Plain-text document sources
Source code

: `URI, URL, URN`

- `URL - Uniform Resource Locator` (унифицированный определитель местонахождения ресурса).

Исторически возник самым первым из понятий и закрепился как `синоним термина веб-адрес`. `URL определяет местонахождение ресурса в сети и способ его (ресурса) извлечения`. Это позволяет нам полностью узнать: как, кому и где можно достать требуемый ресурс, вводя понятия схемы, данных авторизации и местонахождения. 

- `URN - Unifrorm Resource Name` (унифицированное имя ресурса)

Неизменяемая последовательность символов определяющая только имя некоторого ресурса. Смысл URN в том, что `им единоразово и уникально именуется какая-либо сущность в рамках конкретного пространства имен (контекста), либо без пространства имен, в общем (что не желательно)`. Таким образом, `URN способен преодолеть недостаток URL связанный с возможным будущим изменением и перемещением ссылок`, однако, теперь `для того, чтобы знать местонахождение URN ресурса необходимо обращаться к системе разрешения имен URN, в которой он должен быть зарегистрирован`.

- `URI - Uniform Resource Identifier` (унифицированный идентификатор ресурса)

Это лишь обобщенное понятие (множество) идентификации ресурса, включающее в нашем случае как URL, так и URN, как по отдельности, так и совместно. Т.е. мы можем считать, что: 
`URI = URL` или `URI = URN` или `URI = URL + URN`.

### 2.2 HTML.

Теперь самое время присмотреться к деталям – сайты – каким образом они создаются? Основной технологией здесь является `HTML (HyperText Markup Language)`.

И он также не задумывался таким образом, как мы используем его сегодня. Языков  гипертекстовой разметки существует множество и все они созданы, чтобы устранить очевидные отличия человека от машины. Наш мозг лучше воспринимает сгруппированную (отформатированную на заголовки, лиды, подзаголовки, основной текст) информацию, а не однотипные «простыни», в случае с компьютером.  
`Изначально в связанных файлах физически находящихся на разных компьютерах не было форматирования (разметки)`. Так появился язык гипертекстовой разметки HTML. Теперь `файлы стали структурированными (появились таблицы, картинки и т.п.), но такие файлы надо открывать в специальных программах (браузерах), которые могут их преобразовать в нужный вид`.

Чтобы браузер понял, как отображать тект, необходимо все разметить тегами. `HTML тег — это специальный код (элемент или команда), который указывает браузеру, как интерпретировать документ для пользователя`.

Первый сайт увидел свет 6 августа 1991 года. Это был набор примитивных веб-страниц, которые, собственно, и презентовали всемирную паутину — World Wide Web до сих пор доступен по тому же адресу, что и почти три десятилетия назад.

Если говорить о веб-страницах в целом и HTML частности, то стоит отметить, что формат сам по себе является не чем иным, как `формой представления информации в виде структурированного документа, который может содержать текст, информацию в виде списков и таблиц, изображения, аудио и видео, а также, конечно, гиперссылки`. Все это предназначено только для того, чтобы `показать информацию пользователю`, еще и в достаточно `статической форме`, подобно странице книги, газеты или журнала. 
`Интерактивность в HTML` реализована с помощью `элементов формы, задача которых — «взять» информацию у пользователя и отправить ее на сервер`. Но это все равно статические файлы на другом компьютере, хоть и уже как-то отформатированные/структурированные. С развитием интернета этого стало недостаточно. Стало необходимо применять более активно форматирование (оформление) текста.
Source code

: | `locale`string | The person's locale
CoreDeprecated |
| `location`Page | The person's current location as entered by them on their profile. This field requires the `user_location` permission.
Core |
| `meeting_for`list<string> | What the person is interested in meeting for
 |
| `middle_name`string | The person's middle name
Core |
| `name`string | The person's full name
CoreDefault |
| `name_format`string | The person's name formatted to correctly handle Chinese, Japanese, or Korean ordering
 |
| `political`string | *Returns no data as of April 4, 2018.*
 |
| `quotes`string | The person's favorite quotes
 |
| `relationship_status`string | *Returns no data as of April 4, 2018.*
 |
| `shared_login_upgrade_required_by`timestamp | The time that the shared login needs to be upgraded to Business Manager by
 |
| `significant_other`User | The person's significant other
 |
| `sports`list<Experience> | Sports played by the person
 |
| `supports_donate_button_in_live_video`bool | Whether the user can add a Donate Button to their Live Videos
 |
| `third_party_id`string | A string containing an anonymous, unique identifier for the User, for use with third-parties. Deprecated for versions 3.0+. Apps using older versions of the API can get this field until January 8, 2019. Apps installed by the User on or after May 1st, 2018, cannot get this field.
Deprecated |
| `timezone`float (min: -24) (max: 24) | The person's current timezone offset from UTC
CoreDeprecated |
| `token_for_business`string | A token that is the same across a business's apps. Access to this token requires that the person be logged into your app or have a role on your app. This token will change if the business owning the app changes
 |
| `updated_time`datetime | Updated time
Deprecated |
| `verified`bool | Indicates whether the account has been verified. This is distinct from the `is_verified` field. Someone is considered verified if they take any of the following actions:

▶ **WHAT YOU ARE ASKED TO DO**
Each of the entries must be written out again exactly.

▶ **RESULT FOR THIS EXERCISE**
Source code

: `URI, URL, URN`

- `URL - Uniform Resource Locator` (унифицированный определитель местонахождения ресурса).

Исторически возник самым первым из понятий и закрепился как `синоним термина веб-адрес`. `URL определяет местонахождение ресурса в сети и способ его (ресурса) извлечения`. Это позволяет нам полностью узнать: как, кому и где можно достать требуемый ресурс, вводя понятия схемы, данных авторизации и местонахождения. 

- `URN - Unifrorm Resource Name` (унифицированное имя ресурса)

Неизменяемая последовательность символов определяющая только имя некоторого ресурса. Смысл URN в том, что `им единоразово и уникально именуется какая-либо сущность в рамках конкретного пространства имен (контекста), либо без пространства имен, в общем (что не желательно)`. Таким образом, `URN способен преодолеть недостаток URL связанный с возможным будущим изменением и перемещением ссылок`, однако, теперь `для того, чтобы знать местонахождение URN ресурса необходимо обращаться к системе разрешения имен URN, в которой он должен быть зарегистрирован`.

- `URI - Uniform Resource Identifier` (унифицированный идентификатор ресурса)

Это лишь обобщенное понятие (множество) идентификации ресурса, включающее в нашем случае как URL, так и URN, как по отдельности, так и совместно. Т.е. мы можем считать, что: 
`URI = URL` или `URI = URN` или `URI = URL + URN`.

### 2.2 HTML.

Теперь самое время присмотреться к деталям – сайты – каким образом они создаются? Основной технологией здесь является `HTML (HyperText Markup Language)`.

И он также не задумывался таким образом, как мы используем его сегодня. Языков  гипертекстовой разметки существует множество и все они созданы, чтобы устранить очевидные отличия человека от машины. Наш мозг лучше воспринимает сгруппированную (отформатированную на заголовки, лиды, подзаголовки, основной текст) информацию, а не однотипные «простыни», в случае с компьютером.  
`Изначально в связанных файлах физически находящихся на разных компьютерах не было форматирования (разметки)`. Так появился язык гипертекстовой разметки HTML. Теперь `файлы стали структурированными (появились таблицы, картинки и т.п.), но такие файлы надо открывать в специальных программах (браузерах), которые могут их преобразовать в нужный вид`.

Чтобы браузер понял, как отображать тект, необходимо все разметить тегами. `HTML тег — это специальный код (элемент или команда), который указывает браузеру, как интерпретировать документ для пользователя`.

Первый сайт увидел свет 6 августа 1991 года. Это был набор примитивных веб-страниц, которые, собственно, и презентовали всемирную паутину — World Wide Web до сих пор доступен по тому же адресу, что и почти три десятилетия назад.

Если говорить о веб-страницах в целом и HTML частности, то стоит отметить, что формат сам по себе является не чем иным, как `формой представления информации в виде структурированного документа, который может содержать текст, информацию в виде списков и таблиц, изображения, аудио и видео, а также, конечно, гиперссылки`. Все это предназначено только для того, чтобы `показать информацию пользователю`, еще и в достаточно `статической форме`, подобно странице книги, газеты или журнала. 
`Интерактивность в HTML` реализована с помощью `элементов формы, задача которых — «взять» информацию у пользователя и отправить ее на сервер`. Но это все равно статические файлы на другом компьютере, хоть и уже как-то отформатированные/структурированные. С развитием интернета этого стало недостаточно. Стало необходимо применять более активно форматирование (оформление) текста.
Source code

: | `locale`string | The person's locale
CoreDeprecated |
| `location`Page | The person's current location as entered by them on their profile. This field requires the `user_location` permission.
Core |
| `meeting_for`list<string> | What the person is interested in meeting for
 |
| `middle_name`string | The person's middle name
Core |
| `name`string | The person's full name
CoreDefault |
| `name_format`string | The person's name formatted to correctly handle Chinese, Japanese, or Korean ordering
 |
| `political`string | *Returns no data as of April 4, 2018.*
 |
| `quotes`string | The person's favorite quotes
 |
| `relationship_status`string | *Returns no data as of April 4, 2018.*
 |
| `shared_login_upgrade_required_by`timestamp | The time that the shared login needs to be upgraded to Business Manager by
 |
| `significant_other`User | The person's significant other
 |
| `sports`list<Experience> | Sports played by the person
 |
| `supports_donate_button_in_live_video`bool | Whether the user can add a Donate Button to their Live Videos
 |
| `third_party_id`string | A string containing an anonymous, unique identifier for the User, for use with third-parties. Deprecated for versions 3.0+. Apps using older versions of the API can get this field until January 8, 2019. Apps installed by the User on or after May 1st, 2018, cannot get this field.
Deprecated |
| `timezone`float (min: -24) (max: 24) | The person's current timezone offset from UTC
CoreDeprecated |
| `token_for_business`string | A token that is the same across a business's apps. Access to this token requires that the person be logged into your app or have a role on your app. This token will change if the business owning the app changes
 |
| `updated_time`datetime | Updated time
Deprecated |
| `verified`bool | Indicates whether the account has been verified. This is distinct from the `is_verified` field. Someone is considered verified if they take any of the following actions:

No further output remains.